Thomson Reuters forecast total revenue growth of 1%-2% this year, below its February estimate of 4.5%-5.5%, saying its business of selling information and software electronically and by subscription was not immune to the global economic downturn.
“These were impressively stable results,” said Matt Arnold, an analyst with Edward Jones, who cited Thomson Reuters’ recurring revenues as a source of strength.
“Its ability to weather the downturn is very high. Thomson provides mission critical information that businesses need. They’re still looking at growth for this year,” Arnold said, adding that it was “very hard to find” companies which were growing in the current tough business climate.
“We don’t plan any layoffs at this point in time,” Steve Hasker, who succeeded Jim Smith as chief executive of Thomson Reuters in February, said in an interview with Reuters. “We are focused on investing in our business.”

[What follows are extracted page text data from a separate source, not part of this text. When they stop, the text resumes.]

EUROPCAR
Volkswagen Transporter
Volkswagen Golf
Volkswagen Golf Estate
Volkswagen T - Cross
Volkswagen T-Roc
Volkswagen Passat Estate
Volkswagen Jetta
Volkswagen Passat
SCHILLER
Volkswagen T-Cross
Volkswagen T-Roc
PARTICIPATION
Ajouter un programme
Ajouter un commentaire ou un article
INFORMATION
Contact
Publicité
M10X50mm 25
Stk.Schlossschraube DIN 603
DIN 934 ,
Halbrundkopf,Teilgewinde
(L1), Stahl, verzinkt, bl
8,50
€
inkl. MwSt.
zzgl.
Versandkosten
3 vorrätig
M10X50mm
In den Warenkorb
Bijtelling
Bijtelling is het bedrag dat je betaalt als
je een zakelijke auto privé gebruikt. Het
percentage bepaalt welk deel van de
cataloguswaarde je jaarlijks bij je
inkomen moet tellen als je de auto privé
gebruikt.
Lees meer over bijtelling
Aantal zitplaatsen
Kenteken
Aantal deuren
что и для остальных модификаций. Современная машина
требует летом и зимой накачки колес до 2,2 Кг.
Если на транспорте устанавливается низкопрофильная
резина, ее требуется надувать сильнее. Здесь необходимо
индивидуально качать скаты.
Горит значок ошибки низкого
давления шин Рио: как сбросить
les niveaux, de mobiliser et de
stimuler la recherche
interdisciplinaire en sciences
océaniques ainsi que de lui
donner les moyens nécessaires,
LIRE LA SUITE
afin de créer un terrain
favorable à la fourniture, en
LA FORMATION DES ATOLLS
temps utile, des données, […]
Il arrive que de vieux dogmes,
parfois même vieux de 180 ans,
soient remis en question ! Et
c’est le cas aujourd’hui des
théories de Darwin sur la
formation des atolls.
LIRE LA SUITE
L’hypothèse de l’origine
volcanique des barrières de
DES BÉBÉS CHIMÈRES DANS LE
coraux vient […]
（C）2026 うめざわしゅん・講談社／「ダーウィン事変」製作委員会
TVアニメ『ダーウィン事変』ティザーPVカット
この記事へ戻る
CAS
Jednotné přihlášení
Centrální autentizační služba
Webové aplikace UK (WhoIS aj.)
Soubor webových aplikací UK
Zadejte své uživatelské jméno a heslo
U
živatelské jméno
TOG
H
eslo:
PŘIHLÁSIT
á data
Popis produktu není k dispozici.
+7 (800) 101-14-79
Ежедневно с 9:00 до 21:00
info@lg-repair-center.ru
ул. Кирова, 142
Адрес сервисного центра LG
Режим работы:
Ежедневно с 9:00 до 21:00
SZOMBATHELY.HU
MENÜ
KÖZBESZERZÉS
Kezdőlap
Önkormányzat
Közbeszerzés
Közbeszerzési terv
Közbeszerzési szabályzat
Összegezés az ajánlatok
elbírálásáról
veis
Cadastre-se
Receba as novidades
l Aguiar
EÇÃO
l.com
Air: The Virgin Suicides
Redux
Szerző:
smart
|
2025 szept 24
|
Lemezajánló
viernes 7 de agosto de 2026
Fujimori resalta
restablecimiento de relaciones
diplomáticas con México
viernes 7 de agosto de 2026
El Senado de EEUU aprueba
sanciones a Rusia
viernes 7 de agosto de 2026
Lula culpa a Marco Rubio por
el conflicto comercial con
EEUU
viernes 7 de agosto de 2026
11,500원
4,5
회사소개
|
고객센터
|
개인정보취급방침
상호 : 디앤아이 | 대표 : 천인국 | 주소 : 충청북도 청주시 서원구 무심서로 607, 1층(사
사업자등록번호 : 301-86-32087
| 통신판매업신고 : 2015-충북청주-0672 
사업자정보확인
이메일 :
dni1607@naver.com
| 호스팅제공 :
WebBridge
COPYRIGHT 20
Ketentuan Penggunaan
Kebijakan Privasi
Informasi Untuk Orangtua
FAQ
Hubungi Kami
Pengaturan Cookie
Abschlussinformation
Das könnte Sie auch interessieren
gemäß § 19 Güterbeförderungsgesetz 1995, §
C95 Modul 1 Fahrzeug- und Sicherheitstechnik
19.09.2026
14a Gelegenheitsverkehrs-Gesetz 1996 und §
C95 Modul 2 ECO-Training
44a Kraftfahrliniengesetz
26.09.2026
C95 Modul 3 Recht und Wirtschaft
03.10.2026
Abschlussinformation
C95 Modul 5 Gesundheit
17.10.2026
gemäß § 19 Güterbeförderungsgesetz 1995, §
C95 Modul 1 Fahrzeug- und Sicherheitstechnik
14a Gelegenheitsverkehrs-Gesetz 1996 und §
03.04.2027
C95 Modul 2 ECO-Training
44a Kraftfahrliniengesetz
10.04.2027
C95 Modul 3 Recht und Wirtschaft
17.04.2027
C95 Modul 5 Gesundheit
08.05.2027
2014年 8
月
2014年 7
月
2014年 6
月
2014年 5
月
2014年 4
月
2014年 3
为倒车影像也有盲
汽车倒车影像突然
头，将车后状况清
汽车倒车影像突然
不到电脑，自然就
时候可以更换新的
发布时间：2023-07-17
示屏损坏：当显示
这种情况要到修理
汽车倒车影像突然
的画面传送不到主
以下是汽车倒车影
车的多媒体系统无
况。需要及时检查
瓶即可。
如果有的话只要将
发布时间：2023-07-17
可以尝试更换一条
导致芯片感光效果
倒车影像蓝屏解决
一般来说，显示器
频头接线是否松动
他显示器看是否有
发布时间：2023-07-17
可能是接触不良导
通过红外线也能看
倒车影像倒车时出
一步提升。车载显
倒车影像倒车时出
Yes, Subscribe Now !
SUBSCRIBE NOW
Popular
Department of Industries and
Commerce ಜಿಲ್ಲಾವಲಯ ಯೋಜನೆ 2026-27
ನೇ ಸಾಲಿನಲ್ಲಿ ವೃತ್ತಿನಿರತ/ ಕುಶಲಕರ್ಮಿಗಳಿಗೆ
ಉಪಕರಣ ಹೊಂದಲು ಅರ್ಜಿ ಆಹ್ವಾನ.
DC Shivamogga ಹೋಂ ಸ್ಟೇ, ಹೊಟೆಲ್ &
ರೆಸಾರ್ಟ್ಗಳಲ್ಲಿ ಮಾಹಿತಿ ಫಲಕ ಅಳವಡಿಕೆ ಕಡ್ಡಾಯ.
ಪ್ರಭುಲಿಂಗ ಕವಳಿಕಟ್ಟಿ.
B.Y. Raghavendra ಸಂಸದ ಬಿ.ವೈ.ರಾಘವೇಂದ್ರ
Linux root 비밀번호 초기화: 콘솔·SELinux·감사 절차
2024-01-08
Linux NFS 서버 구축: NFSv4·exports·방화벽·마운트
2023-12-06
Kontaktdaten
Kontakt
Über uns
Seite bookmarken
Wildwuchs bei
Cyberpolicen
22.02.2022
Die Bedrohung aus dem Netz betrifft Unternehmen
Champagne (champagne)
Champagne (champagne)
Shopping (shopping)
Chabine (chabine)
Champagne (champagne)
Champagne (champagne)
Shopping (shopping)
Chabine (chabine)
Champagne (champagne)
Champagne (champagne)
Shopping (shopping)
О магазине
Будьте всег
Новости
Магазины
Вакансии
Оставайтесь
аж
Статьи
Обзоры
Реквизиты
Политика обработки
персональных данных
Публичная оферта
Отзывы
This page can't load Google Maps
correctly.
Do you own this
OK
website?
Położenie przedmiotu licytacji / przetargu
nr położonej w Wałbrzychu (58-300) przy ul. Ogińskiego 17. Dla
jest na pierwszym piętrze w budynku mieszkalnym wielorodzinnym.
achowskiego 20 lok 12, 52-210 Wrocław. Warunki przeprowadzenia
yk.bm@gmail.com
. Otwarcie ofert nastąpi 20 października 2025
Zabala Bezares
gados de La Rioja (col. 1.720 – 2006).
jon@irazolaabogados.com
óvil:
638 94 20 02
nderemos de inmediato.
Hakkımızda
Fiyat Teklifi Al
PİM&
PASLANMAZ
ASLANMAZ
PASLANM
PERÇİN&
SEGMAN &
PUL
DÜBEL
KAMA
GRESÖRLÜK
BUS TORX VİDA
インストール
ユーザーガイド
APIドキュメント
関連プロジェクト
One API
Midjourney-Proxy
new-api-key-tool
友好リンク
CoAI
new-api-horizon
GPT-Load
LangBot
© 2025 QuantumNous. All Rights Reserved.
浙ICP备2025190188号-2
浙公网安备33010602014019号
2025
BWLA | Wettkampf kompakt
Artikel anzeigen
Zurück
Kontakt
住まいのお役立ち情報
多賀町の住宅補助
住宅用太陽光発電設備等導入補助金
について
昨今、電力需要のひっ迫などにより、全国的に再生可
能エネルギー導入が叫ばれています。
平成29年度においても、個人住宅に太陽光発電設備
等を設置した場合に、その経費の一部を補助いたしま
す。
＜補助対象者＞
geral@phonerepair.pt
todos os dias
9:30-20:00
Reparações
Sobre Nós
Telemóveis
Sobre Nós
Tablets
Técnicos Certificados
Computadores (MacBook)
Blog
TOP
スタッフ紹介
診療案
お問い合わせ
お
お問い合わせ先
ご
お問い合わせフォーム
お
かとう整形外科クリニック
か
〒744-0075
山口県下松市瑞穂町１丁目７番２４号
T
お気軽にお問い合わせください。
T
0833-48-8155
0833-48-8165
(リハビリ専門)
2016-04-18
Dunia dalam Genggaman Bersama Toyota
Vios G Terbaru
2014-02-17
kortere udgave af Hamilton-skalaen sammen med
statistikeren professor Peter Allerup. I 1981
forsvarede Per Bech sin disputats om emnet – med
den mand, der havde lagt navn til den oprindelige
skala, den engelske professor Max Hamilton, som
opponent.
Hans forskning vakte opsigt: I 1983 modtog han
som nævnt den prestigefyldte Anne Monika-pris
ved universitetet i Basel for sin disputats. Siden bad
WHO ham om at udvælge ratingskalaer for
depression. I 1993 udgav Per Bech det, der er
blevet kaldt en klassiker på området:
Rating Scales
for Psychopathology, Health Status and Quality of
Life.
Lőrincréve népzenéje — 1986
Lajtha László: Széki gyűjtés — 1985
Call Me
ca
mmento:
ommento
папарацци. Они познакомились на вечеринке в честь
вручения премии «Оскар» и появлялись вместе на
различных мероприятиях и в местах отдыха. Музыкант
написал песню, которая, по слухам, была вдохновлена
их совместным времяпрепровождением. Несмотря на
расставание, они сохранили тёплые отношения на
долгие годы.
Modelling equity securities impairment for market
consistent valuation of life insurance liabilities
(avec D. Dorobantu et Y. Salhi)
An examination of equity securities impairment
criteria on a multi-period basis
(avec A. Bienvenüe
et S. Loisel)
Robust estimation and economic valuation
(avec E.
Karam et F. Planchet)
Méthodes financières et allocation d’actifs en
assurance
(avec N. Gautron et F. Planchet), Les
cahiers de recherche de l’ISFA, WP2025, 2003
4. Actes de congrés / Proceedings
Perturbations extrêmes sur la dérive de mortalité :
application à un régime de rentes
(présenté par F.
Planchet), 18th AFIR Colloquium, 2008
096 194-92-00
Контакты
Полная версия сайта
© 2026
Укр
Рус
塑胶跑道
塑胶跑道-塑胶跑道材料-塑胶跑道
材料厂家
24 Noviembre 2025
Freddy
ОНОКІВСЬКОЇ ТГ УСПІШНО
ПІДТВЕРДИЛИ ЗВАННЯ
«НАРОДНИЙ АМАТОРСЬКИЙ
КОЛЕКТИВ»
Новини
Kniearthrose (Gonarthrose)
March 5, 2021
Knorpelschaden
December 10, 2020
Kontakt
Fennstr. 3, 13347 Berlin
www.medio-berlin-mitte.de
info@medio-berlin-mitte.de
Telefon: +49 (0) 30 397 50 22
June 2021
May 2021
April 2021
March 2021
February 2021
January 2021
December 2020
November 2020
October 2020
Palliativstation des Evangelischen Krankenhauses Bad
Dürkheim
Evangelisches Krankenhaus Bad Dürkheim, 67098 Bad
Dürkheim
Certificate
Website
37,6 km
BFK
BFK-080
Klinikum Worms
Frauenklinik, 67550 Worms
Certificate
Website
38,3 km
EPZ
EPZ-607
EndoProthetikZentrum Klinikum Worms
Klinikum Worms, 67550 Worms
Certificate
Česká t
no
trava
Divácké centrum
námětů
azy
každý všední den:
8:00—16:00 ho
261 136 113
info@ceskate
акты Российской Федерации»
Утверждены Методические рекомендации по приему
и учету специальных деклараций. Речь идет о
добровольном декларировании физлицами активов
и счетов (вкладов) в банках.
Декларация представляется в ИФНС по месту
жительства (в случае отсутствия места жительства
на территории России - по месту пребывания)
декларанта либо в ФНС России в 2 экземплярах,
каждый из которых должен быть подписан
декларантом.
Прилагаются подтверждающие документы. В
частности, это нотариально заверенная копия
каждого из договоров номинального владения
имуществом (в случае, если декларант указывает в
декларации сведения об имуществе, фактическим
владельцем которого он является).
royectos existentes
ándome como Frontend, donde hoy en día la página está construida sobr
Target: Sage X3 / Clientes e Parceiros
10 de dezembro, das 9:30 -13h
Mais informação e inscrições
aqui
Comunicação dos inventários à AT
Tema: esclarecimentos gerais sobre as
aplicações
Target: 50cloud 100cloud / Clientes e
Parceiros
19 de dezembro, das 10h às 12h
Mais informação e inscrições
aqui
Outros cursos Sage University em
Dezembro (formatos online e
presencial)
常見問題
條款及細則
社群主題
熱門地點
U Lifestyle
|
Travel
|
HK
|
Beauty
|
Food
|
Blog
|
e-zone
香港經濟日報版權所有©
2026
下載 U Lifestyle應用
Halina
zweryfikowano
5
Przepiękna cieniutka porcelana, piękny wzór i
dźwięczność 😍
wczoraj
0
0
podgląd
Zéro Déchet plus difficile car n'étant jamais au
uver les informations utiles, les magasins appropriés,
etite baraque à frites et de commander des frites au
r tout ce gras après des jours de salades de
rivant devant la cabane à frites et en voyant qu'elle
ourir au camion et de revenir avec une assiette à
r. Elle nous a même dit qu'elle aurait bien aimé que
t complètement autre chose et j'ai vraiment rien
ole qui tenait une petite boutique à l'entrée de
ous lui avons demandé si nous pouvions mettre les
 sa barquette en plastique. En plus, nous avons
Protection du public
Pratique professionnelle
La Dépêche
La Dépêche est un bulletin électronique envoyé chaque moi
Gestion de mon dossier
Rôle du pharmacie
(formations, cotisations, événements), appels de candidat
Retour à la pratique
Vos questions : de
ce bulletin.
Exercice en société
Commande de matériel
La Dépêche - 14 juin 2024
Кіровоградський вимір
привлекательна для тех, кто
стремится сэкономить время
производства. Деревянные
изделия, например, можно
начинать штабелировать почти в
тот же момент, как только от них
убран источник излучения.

Chief Financial Officer Michael Eastwood, said Thomson Reuters would continue to seek opportunities as part of a $2 billion acquisitions budget. But the company does not expect to buy back shares in the near term, he told analysts on a conference call.
Executives said they would evaluate potential targets that may come up at the end of this year or early in 2021, adding that it was too early to predict when world markets may recover.
The company has spent $1.3 billion through the beginning of the year and Hasker, who was formerly president of Nielsen (NLSN.N), said any purchases would be considered “bolt-ons” to existing businesses and not in new sectors.
The coronavirus pandemic has brought major economies to a halt, pushed millions into unemployment as businesses shutter, and emptied trading floors around the world as companies scrambled to slow its spread among their workers.
Thomson Reuters executives said that they aimed to cut discretionary expenses, while nearly all the company’s own 24,000 employees have been working remotely during the outbreak.
Reuters News revenues were flat at $155 million, while organic revenues fell 4% due to COVID-19 related cancellations of events in the Reuters Events business, the company said.
Thomson Reuters also said it expects the sale of data company Refinitiv to close in the second half of 2020.
London Stock Exchange (LSE.L) said last month it was committed to completing its $27 billion takeover of Refinitiv, in which Thomson Reuters has a 45% stake, with no plans to revise savings targets as recession looms.